Publication year - 1985
Publication title -
physiological entomology
Language(s) - English
Resource type - Journals
SCImago Journal Rank - 0.693
H-Index - 57
eISSN - 1365-3032
pISSN - 0307-6962
DOI - 10.1111/j.1365-3032.1985.tb00060.x
Subject(s) - trichoplusia , juvenile hormone , braconidae , biology , hemolymph , noctuidae , lepidoptera genitalia , parasitoid wasp , cabbage looper , parasitoid , endocrinology , medicine , zoology , botany , hormone , larva
. Parasitization of Trichoplusia ni (Huebner) (Lepidoptera: Noctuidae) by Chelonus sp. (Hymenoptera: Braconidae), an egg‐larval parasitoid, leads to precocious cocoon spinning of the host in the fourth (penultimate) stadium followed by parasitoid emergence from the prepupa. We have investigated the mechanism by which Chelonus sp. disrupts host development. The developing larva and fluids injected by the adult female separately from the egg, are not the source of these effects, but it remains a possibility that the teratocytes, originating from the trophamnion of the parasitoid egg, are responsible.

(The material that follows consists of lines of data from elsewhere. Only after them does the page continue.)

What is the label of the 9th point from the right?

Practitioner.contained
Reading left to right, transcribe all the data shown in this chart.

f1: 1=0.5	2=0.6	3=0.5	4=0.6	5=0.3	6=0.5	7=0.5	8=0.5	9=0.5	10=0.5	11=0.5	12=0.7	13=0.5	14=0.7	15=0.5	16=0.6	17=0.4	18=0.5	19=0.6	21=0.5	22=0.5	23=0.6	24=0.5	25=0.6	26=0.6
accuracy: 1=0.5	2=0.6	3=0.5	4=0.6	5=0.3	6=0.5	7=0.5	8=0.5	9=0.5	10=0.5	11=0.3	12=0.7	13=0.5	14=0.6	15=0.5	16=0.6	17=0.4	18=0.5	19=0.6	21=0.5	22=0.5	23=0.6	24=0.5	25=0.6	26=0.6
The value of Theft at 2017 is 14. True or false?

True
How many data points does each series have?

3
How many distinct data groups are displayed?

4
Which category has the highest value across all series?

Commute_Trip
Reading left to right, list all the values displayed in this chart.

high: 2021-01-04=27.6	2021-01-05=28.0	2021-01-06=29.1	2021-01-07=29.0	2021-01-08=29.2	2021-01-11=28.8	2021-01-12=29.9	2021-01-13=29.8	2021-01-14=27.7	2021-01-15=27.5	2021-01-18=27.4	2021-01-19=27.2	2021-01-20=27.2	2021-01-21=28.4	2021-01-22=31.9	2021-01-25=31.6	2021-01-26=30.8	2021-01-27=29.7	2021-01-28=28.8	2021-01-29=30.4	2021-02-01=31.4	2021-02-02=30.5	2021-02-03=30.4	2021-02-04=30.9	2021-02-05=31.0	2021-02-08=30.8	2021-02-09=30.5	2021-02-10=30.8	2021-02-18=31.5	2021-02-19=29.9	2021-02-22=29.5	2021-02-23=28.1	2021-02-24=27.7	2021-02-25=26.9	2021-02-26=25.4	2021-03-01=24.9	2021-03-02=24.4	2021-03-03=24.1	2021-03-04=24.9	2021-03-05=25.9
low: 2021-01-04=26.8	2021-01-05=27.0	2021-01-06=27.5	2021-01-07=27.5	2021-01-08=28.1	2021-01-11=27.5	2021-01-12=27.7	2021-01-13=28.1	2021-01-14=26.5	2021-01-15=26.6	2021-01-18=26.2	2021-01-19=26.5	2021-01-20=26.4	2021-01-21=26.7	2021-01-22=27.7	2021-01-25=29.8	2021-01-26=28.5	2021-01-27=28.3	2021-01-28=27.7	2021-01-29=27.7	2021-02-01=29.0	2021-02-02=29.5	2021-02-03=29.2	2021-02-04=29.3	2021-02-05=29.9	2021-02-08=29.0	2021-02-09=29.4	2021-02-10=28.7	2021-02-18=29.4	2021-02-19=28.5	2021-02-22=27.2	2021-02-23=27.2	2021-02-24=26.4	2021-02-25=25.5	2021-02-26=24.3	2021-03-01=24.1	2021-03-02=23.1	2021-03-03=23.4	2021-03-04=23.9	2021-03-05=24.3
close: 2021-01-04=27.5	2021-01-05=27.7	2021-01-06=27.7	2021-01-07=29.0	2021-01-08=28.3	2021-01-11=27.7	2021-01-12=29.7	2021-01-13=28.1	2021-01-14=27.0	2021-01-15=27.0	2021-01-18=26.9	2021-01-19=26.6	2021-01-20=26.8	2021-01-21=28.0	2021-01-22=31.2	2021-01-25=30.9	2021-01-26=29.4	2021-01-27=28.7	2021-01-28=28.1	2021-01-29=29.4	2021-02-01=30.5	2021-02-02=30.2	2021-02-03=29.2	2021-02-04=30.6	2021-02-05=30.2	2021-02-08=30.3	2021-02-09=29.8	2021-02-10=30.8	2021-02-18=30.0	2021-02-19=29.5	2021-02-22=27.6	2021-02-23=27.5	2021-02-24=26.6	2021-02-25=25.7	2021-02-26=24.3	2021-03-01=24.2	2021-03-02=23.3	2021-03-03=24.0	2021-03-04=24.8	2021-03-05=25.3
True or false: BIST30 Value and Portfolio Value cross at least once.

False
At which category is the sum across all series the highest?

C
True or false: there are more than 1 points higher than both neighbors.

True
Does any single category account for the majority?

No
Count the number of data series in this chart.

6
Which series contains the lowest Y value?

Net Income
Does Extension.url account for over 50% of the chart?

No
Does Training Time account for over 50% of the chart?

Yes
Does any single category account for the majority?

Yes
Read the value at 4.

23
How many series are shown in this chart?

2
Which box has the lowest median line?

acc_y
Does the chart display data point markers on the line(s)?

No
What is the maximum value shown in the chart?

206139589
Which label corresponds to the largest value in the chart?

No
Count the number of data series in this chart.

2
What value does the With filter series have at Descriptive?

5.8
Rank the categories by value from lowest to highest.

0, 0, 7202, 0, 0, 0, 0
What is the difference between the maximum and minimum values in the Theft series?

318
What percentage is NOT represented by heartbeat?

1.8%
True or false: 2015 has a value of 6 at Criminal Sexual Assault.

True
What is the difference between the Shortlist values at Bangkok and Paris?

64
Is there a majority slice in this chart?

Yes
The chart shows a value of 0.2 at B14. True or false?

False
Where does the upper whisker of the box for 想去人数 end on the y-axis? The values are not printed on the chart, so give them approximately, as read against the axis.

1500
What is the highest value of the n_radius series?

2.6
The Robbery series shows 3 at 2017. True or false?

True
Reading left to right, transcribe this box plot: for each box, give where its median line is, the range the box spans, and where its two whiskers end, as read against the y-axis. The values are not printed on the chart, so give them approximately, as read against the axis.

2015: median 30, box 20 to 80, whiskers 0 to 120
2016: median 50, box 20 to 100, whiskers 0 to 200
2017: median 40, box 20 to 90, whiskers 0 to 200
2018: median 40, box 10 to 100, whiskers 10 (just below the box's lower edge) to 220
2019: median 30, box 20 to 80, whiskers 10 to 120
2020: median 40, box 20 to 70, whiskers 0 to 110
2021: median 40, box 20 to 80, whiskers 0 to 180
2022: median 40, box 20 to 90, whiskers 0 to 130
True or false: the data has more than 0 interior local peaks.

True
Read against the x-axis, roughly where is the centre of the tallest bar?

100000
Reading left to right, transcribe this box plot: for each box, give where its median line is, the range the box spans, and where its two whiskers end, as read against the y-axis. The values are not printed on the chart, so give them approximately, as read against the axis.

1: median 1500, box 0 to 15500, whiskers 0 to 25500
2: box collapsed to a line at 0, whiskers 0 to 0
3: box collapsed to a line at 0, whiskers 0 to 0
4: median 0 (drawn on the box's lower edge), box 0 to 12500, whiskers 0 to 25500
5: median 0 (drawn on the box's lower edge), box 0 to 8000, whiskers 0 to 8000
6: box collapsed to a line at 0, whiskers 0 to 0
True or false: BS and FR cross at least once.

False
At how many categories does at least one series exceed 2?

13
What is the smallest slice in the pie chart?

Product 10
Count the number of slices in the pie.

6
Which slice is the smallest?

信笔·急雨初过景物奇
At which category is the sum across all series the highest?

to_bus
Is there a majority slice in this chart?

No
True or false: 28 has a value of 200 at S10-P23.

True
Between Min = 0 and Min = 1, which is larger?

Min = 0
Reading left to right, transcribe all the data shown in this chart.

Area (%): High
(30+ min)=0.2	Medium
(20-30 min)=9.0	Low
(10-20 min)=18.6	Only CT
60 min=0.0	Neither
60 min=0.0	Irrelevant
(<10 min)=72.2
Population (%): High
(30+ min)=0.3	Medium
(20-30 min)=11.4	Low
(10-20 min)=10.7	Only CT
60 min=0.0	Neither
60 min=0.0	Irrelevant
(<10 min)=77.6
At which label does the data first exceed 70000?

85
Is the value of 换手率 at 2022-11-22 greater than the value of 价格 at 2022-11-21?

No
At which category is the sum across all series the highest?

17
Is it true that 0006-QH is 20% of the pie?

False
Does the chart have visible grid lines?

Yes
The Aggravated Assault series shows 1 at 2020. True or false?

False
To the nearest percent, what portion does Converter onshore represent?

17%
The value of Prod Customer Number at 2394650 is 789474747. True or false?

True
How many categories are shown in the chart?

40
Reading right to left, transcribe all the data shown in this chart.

The titre of the juvenile hormone esterase activity in the haemolymph of the parasitized fourth instar host is similar to that in the initial period of the final instar of normal T. ni , but lacks the postwandering peak of activity. The increased JHE activity leads to a reduced JH titre early in the fourth stadia. This indicates that disruption of host development occurs within 12h after apolysis to the fourth stadium, if not before. Anti‐juvenile hormone activity is not detected in extracts of parasitized T. ni. The morphological and behavioural changes associated with precocious development of the T. ni host are prevented by applications of juvenile hormone I, juvenile hormone II and the juvenoid, Ro 10–3108, but not juvenile hormone III and the juvenoid R 20458. However, these applications fail to prevent the onset of juvenile hormone esterase activity, another marker of precocious development. These observations indicate that simple anti‐juvenile hormone activity may not be the mechanism of disruption of host development. Development of the parasitoid is disrupted by application of Ro 10–3108 and juvenile hormones I, II and III, but timing of eclosion is only affected by application of juvenile hormone I, juvenile hormone II and Ro 10–3108. This observation may indicate a discrimination by the parasitoid between its own juvenile hormone III and the host's juvenile hormone II.